The president speaks to us about the shrine. He does not go into detail—modesty or lack of time? No matter, his message is clear: he speaks of the importance of the guardian deities, and of the various festivals that mark the year, all celebrated to collect donations in order to give them to those most in need.

This community shrine embodies a tradition where giving is not only about gaining merit by honoring the founding ancestors, but also about weaving a living network of solidarity, turning devotion into a concrete act of mutual help.

A week after our visit, Khun Cynthia passes on a message from the foundation: we are all invited to attend the annual distribution of donations to the poor the next day at 2 p.m. She adds that our presence would be a great honor for them.

Chiangmai, 13/08/2025

A huge thank-you to Khun Cynthia for organizing this visit, and to Khun Tom, whose translations made our dialogue possible.

Historical First Church

This is the last part of the walk. We cross the Nawarat Bridge and the busy street to reach the small wooden church. Here we are back at First Church, where everything began… and where everything ends, as it is written in Matthew: “the first shall be last.”

Founded in 1868 by the American pastor Daniel McGilvary and his wife Sophia—two guiding figures, but without statues, only a cross in its most Protestant simplicity—this wooden church stands at the heart of the Chiang Mai Christian School campus. It is about 200 meters from the new church where we started this morning. A place full of history: here is where it all began, and here is where we close the circle.

Chiangmai, 13/08/2025

The welcome here also went far beyond my expectations. Even after a day already full of sports activities with their students, the teachers from the Foreign Languages Department took the time to receive us with a solemnity that deeply moved me. They understood, better than I had hoped, the importance I wished to give to this historic visit. After a short word of welcome from a teacher, the school pastor led a collective prayer, followed by the showing of a film recounting the history of First Church.

Chiang Mai, 13/09/2025

Because this church, modest in appearance, is a giant in Chiang Mai’s educational heritage.
From this foundation nearly 150 years ago came the very first girls’ school in the north, Dara Academy, still active today. Soon after, the boys’ school Prince Royal’s College was founded in the same neighborhood, followed by the first Western-style medical clinic—now the McCormick Hospital—and later the region’s first private university, Payap University, founded in 1974.

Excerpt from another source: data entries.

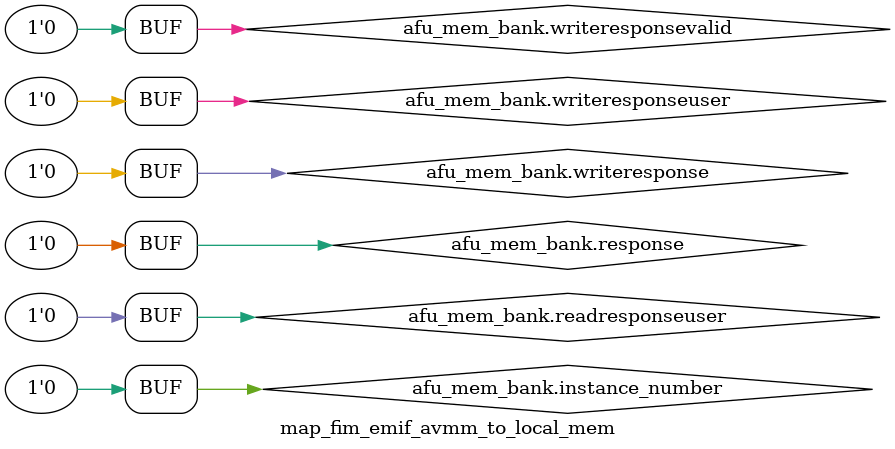
<source format=sv>


`include "ofs_plat_if.vh"

module map_fim_emif_avmm_to_local_mem
  #(
    // Instance number is just used for debugging as a tag
    parameter INSTANCE_NUMBER = 0
    )
   (
    // FIM interface
    ofs_fim_emif_avmm_if.user fim_mem_bank,

    // PIM interface
    ofs_plat_avalon_mem_if.to_source_clk afu_mem_bank
    );

    logic mb_rst_n = 1'b0;
    always @(posedge fim_mem_bank.clk)
    begin
      mb_rst_n <= fim_mem_bank.rst_n;
    end

    assign afu_mem_bank.clk = fim_mem_bank.clk;
    assign afu_mem_bank.reset_n = mb_rst_n;
    assign afu_mem_bank.instance_number = INSTANCE_NUMBER;

    assign afu_mem_bank.waitrequest = fim_mem_bank.waitrequest;

    assign fim_mem_bank.address = afu_mem_bank.address;
    assign fim_mem_bank.write = afu_mem_bank.write;
    assign fim_mem_bank.read = afu_mem_bank.read;
    assign fim_mem_bank.burstcount = afu_mem_bank.burstcount;
    assign fim_mem_bank.writedata = afu_mem_bank.writedata;
    assign fim_mem_bank.byteenable = afu_mem_bank.byteenable;

    assign afu_mem_bank.readdatavalid = fim_mem_bank.readdatavalid;
    assign afu_mem_bank.readdata = fim_mem_bank.readdata;
    assign afu_mem_bank.response = '0;
    assign afu_mem_bank.readresponseuser = '0;

    assign afu_mem_bank.writeresponsevalid = 1'b0;
    assign afu_mem_bank.writeresponse = '0;
    assign afu_mem_bank.writeresponseuser = '0;

endmodule // map_fim_emif_avmm_to_local_mem

</source>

A powerful moment to close our pilgrimage.

Let us honor all those who, through their commitment, served the communities of Chiang Mai : Daniel and Sophia McGilvary, founders of First Church; the builders of Al’Taqwa Mosque, eager to offer a place of prayer and education; the first Bahá’í couple, who came from Iran carrying a message of unity; the pioneers of All Saints, determined to create an inclusive and welcoming church; the monks of Wat Ket, keepers of the Buddhist tradition; and the mythic couple of the first Chinese migrants, who today inspire acts of community care.

Each, in their own way, left a mark on this city—not through monuments, but through action. Their personal traces may not always be visible, but their spirit lives on. Our walk ends here; may the inspiration of these encounters guide our steps and actions, tomorrow and the days after.

Thank you all!

Thanks to Payap University, the Peacebuilding Faculty, and especially Dr. Rey and Dr. Ly, who brought this slightly crazy day into the semester program supported by Finn Church Aid.

The photos in this post are the work of many: Ye, May, Frédéric, and Finn Church Aid.